Близко к царю, оно, конечно, и хорошо, но опасно — царь еще молод, настроение у него меняется, ровно весенний день, попасть в опалу легче легкого. Да и неизвестно еще, каким окажется этот Федор, человек уже немолодой, привычки, у него устоявшиеся, трудно будет с ним Федосье, она хоша и разумна, но привыкла к совсем другой жизни, не московской.
Никита Судаков сжег грамоту дочери — с тех пор, как уехала она из родительского дома, всю переписку они уничтожали — так было спокойнее.
Он очинил перо поострее и начал писать своим четким, быстрым почерком.
— Просишь ты у меня, Феодосия, моего отцовского благословения. Не дать его тебе я не могу — ты не дитя уже, и я доверяю твоему выбору. Однако советую тебе быть осторожной — прожив на Москве более года, ты и сама уже знаешь, что москвичи от новгородцев отличаются.
Ты пишешь, что тайну ему открывать, не намерена, но следи, чтобы даже словом или полусловом не проговориться, иначе все мы закончим дни свои на костре и дыбе — и ты, и муж твой, и дети ваши, и я, отец твой.

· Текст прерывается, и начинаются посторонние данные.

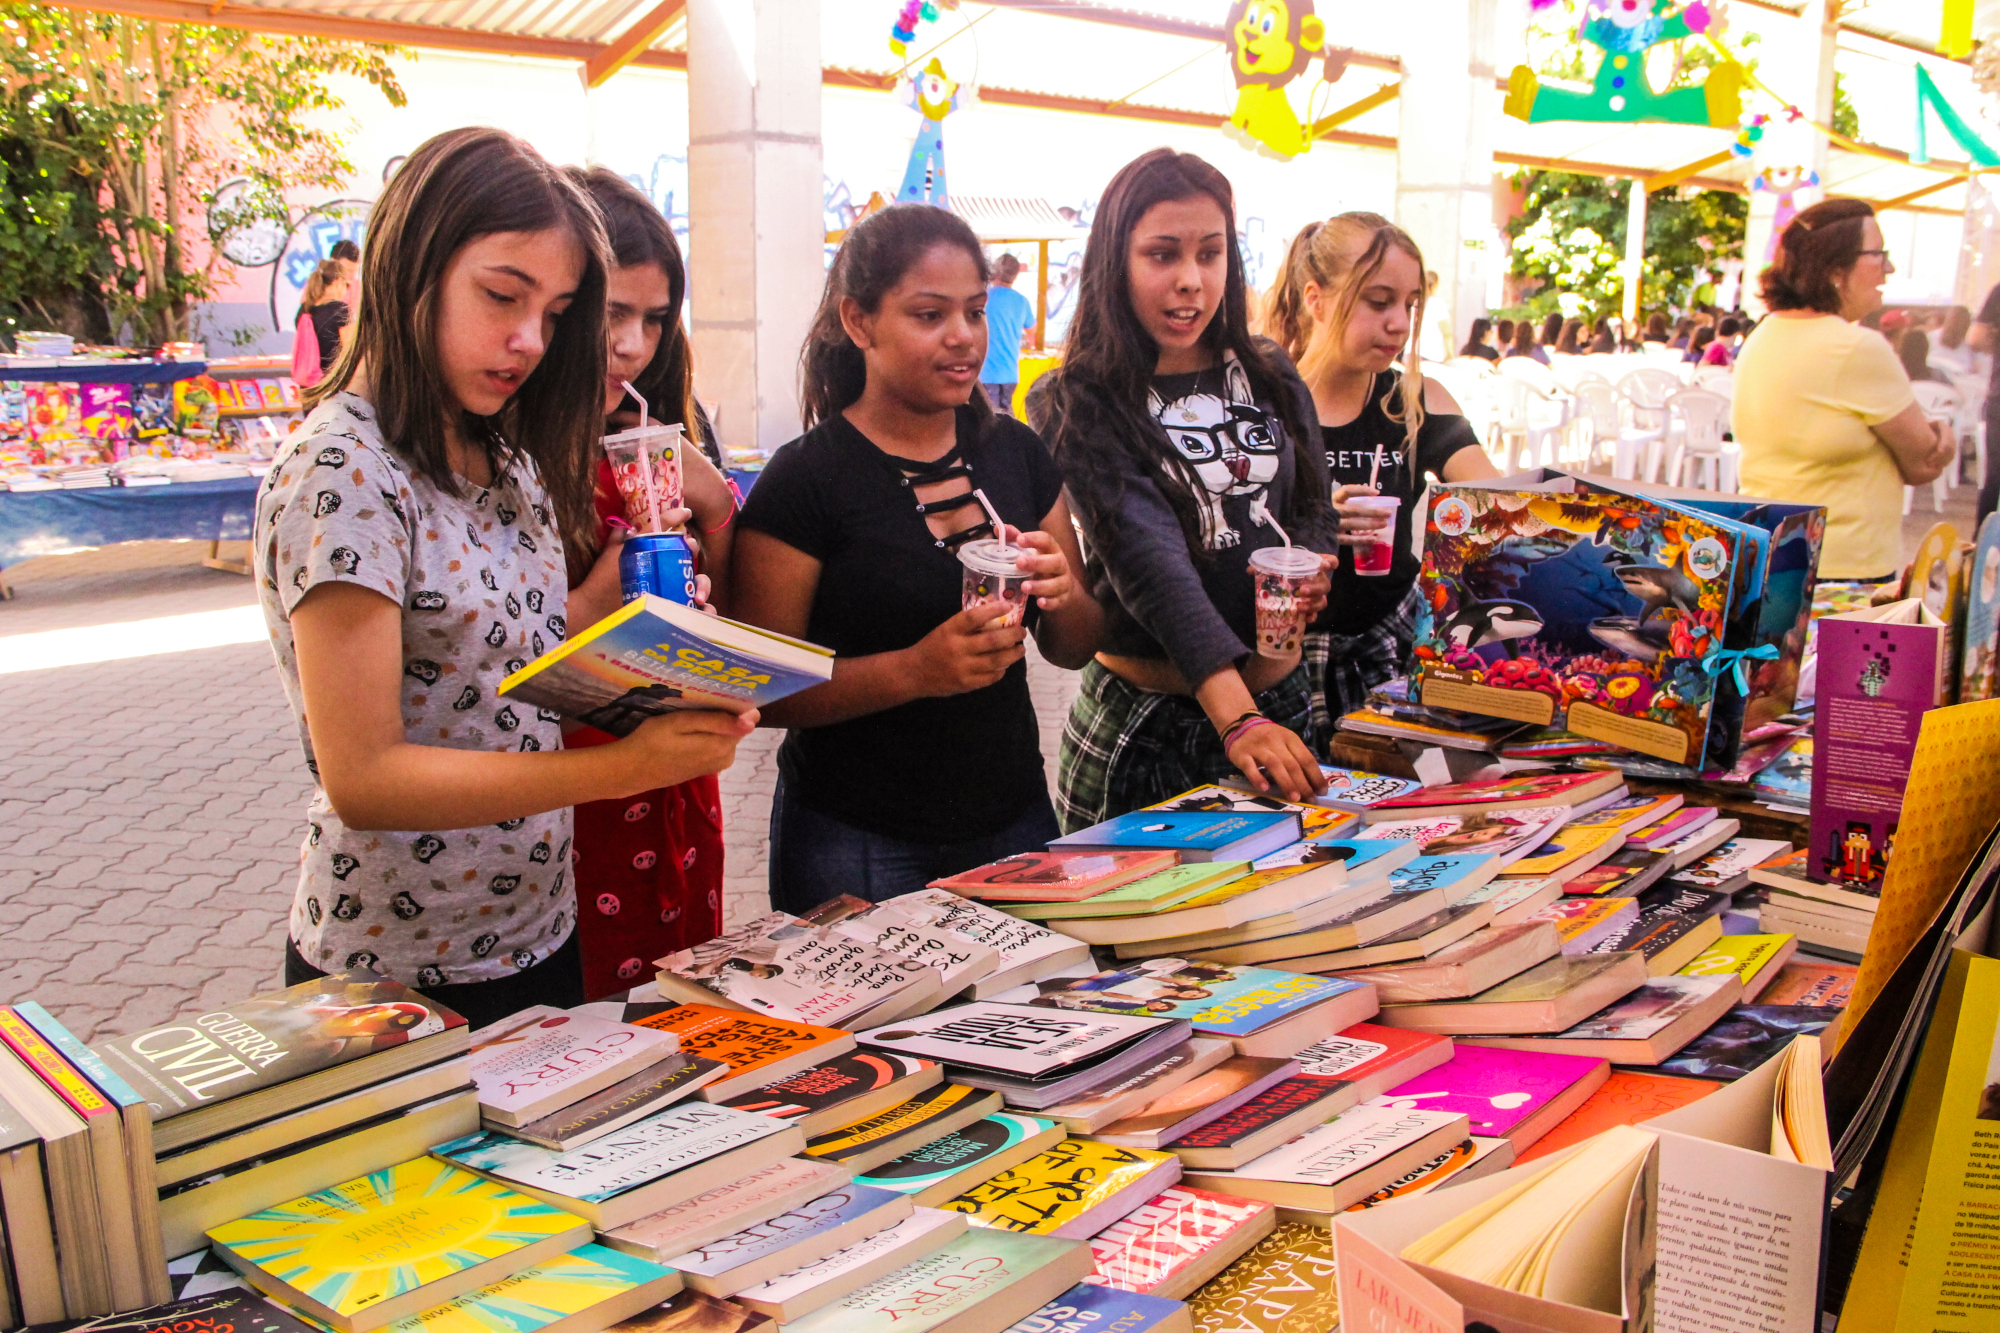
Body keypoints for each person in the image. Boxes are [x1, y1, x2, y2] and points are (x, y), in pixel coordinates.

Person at [253, 128, 754, 1026]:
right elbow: (365, 775)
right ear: (414, 265)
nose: (528, 340)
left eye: (557, 313)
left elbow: (500, 667)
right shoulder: (343, 467)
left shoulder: (498, 448)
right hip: (397, 968)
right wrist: (624, 768)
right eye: (501, 295)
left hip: (539, 932)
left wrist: (655, 649)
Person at [732, 205, 1100, 910]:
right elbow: (761, 689)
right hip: (854, 839)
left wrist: (1065, 592)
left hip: (1013, 822)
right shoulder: (807, 480)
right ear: (860, 321)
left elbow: (1075, 646)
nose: (963, 337)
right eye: (929, 315)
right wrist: (914, 671)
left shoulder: (1014, 453)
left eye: (974, 310)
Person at [1035, 149, 1336, 831]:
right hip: (1149, 729)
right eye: (1163, 255)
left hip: (1278, 708)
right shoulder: (1076, 398)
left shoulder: (1267, 368)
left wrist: (1316, 562)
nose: (1191, 281)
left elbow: (1314, 502)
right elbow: (1152, 569)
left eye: (1211, 253)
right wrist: (1238, 720)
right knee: (1126, 935)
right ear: (1116, 262)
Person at [558, 166, 744, 1000]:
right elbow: (490, 668)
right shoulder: (513, 462)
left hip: (674, 791)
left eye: (654, 319)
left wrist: (716, 504)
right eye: (610, 314)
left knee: (677, 1016)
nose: (632, 344)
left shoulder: (660, 439)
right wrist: (601, 596)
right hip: (565, 803)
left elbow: (732, 607)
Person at [1267, 213, 1500, 742]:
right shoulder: (1265, 404)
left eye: (1410, 304)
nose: (1398, 322)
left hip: (1387, 654)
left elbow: (1498, 496)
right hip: (1278, 659)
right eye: (1378, 301)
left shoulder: (1415, 401)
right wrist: (1316, 513)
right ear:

Книги твои я соберу и пошлю в Москву, но, опять же, помни, что я тебе говорил про ученость — сначала поговори с мужем своим касательно чтения и письма, а потом уже устраивай у себя в горницах, либерею. Неизвестно еще, как он отнесется к тому, что жена его умеет читать на греческом языке и латыни.
Засим, Феодосия, посылаю тебе свое отцовское благословение на брак, а любовь моя вечно пребывает с тобой, моей единственной дочерью, как и любовь Бога Единого, что создал небо и землю.

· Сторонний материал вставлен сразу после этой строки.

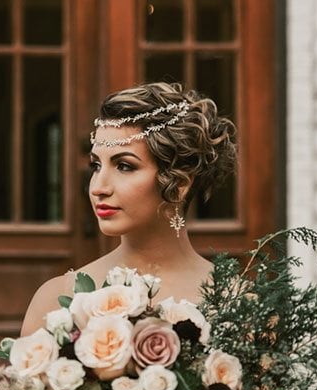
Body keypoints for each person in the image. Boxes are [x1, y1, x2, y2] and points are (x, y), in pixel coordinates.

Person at [20, 82, 237, 336]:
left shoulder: (239, 303)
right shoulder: (55, 301)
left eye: (124, 166)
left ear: (178, 184)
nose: (98, 187)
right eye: (96, 166)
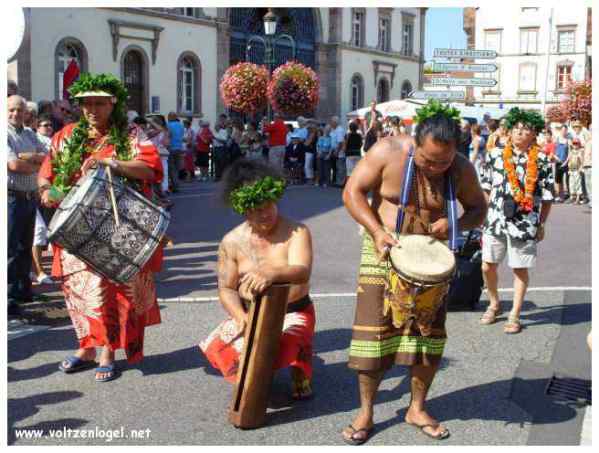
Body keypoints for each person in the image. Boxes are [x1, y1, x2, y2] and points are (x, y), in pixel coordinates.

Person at [341, 100, 487, 444]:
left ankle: (417, 407)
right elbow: (353, 192)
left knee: (428, 337)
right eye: (428, 160)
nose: (436, 168)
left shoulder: (462, 168)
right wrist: (377, 232)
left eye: (444, 161)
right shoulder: (388, 150)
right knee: (373, 335)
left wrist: (454, 223)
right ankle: (366, 411)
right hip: (384, 247)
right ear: (415, 143)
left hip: (431, 259)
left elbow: (478, 208)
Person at [38, 73, 164, 382]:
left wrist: (110, 163)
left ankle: (108, 348)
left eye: (99, 103)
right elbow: (46, 175)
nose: (92, 110)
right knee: (78, 289)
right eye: (86, 104)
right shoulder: (65, 135)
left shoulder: (130, 134)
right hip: (75, 229)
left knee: (108, 289)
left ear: (113, 103)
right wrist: (47, 191)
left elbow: (150, 169)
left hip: (118, 227)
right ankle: (86, 346)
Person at [199, 158, 315, 400]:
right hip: (251, 312)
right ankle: (255, 372)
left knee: (285, 341)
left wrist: (272, 273)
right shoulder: (231, 241)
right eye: (257, 210)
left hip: (293, 311)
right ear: (244, 209)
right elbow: (227, 289)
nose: (265, 214)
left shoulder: (297, 231)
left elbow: (302, 271)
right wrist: (241, 317)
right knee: (233, 352)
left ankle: (298, 369)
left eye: (268, 206)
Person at [480, 107, 554, 334]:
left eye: (526, 130)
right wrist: (484, 214)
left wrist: (541, 224)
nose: (521, 134)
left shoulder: (541, 160)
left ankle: (515, 313)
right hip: (495, 219)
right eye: (517, 130)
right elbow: (485, 187)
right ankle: (494, 303)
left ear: (534, 135)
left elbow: (548, 196)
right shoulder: (494, 154)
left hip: (525, 222)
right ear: (509, 132)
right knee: (487, 265)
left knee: (519, 269)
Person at [7, 95, 48, 317]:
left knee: (25, 246)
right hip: (11, 197)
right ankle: (8, 297)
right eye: (12, 110)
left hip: (30, 196)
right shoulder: (5, 133)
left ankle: (23, 290)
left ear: (26, 113)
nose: (16, 114)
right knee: (10, 248)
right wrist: (36, 163)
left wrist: (30, 156)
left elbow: (49, 157)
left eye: (20, 110)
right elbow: (13, 165)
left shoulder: (30, 133)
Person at [31, 113, 55, 285]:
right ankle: (38, 271)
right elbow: (17, 161)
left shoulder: (52, 139)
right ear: (37, 127)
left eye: (49, 125)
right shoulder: (34, 137)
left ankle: (36, 271)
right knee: (38, 232)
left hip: (53, 190)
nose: (48, 128)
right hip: (34, 190)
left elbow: (54, 160)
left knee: (50, 230)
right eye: (44, 125)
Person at [146, 115, 172, 206]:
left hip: (161, 156)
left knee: (162, 175)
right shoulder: (149, 131)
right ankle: (159, 198)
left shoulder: (164, 131)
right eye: (156, 122)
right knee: (155, 177)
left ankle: (161, 196)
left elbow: (166, 143)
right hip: (151, 156)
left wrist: (165, 136)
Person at [563, 138, 585, 204]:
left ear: (579, 144)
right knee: (571, 184)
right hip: (571, 170)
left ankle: (578, 198)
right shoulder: (571, 151)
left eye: (576, 144)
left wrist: (581, 168)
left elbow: (581, 161)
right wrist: (563, 164)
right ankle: (572, 197)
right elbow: (567, 159)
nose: (575, 145)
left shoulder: (580, 151)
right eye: (574, 143)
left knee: (577, 184)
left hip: (577, 170)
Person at [167, 111, 184, 192]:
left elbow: (168, 136)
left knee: (171, 168)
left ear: (170, 117)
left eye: (168, 116)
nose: (167, 118)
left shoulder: (168, 125)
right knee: (177, 168)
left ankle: (174, 185)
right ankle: (176, 184)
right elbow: (182, 135)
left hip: (171, 148)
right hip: (179, 148)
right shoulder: (181, 125)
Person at [554, 124, 570, 202]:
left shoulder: (568, 140)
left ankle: (565, 196)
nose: (563, 132)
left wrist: (566, 161)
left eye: (565, 130)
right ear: (560, 130)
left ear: (566, 131)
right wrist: (556, 158)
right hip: (558, 162)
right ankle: (559, 195)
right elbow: (553, 151)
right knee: (558, 180)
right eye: (562, 130)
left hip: (565, 163)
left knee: (566, 180)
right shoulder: (556, 139)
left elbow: (570, 152)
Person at [330, 116, 345, 187]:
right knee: (336, 167)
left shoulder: (339, 130)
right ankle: (337, 181)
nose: (331, 123)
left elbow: (340, 143)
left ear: (335, 122)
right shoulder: (334, 130)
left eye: (332, 122)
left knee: (340, 168)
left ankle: (341, 183)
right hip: (334, 151)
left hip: (339, 152)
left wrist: (337, 151)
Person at [304, 120, 318, 185]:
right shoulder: (310, 133)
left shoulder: (313, 133)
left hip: (311, 151)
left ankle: (309, 179)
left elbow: (307, 143)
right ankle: (311, 178)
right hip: (311, 151)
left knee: (308, 165)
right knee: (310, 165)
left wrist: (306, 142)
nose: (308, 128)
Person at [582, 124, 592, 207]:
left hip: (591, 166)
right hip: (586, 165)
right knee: (588, 184)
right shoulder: (587, 142)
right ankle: (591, 200)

Федору Вельяминову Никита Судаков отписал коротко — на брак согласен, благословение даю, за Феодосией, как за единственным ребенком, закреплено все богатство рода Судаковых, которое после смерти Никиты Григорьевича перейдет его дочери, а от нее — в род Вельяминовых. В отдельной грамоте Никита Судаков перечислял земельные угодья, рыбные ловли на Ладоге и Онеге, соляные копи в Пермском крае, золото и серебро в монетах и слитках, драгоценные камни, меха, шелк и бархат.
— Также посылаю вам икону Спаса Нерукотворного, нашей новгородской древней работы, в ризе сканного дела, с алмазами и рубинами, как брачное мое благословение, — дописал Никита Судаков грамоту и бросил взгляд в красный угол.
Спас висел там, в центре иконостаса, закрытый золотой, тонкой работы ризой — так, что видны было только потемневшие краски лика.
— Надо бы другую икону достать, повесить на это место» — подумал Никита и, встав, вышел из крестовой горницы. В своих палатах, куда хода никому, кроме Феодосии и доверенного старого слуги, — из своих, — не было, Никита первым делом снял нательный крест и бросил его на пол, у двери.
Икон здесь, конечно, не было — только тут Никита Судаков мог почувствовать себя в безопасности. Двойная, тайная жизнь, которую он вел долгие годы, приучила его к осторожности — он никогда не давал повода усомниться в приверженности церкви — столп благочестия, жертвователь собора Святой Софии, кормилец нищих и убогих.
Только здесь, при свете свечей, он мог вздохнув, обратить свой взор на восток, и прошептать — про себя, так, что двигались только губы, — те истинные молитвы, к коим он привык с отрочества, с того времени, как отец и мать открыли ему свет веры настоящей.